··· PROVIDED DATA

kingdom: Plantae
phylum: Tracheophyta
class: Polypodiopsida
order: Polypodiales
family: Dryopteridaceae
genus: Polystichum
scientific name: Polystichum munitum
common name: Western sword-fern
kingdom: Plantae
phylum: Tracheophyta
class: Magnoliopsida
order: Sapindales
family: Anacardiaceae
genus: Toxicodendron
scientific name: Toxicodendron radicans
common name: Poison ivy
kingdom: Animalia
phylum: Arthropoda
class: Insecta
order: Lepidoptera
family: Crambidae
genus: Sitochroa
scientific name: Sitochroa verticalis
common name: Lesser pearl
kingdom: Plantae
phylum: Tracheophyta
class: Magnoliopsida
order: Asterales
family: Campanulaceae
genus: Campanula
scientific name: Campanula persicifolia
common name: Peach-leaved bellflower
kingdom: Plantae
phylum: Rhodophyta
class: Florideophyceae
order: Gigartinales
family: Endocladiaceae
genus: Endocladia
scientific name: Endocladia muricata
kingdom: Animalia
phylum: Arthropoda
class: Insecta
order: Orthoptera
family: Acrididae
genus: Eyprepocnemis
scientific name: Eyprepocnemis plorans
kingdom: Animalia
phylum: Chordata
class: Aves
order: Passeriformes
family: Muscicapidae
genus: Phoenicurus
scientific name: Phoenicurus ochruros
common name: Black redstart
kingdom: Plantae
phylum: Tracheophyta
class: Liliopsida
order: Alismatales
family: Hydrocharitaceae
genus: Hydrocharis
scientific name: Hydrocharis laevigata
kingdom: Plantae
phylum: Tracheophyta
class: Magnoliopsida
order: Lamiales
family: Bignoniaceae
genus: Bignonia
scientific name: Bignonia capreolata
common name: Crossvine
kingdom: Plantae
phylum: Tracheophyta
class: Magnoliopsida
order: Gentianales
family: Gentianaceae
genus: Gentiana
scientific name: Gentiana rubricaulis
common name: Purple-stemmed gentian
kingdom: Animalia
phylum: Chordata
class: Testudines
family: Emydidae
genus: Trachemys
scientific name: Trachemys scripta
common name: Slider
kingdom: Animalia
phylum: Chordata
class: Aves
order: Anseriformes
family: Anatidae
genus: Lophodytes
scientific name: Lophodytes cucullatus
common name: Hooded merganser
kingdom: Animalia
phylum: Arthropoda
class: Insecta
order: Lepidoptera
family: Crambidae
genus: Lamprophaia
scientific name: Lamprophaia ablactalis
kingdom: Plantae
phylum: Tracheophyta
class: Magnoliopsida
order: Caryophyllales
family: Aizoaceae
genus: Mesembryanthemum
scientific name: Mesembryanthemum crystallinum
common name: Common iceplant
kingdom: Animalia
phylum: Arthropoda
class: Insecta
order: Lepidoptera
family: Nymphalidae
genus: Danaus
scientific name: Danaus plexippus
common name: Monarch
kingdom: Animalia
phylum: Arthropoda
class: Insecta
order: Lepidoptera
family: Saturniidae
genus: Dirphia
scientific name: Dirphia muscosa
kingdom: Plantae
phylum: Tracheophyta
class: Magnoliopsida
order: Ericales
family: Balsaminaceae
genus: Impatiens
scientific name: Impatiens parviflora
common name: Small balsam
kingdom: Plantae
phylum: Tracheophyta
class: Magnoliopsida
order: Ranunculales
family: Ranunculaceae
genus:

······

**WRITTEN EXERCISE:** Pick out every line in the material that contains the word "common" and copy each of those lines. Match case exactly.

**SOLUTION:**
common name: Western sword-fern
common name: Poison ivy
common name: Lesser pearl
common name: Peach-leaved bellflower
common name: Black redstart
common name: Crossvine
common name: Purple-stemmed gentian
common name: Slider
common name: Hooded merganser
common name: Common iceplant
common name: Monarch
common name: Small balsam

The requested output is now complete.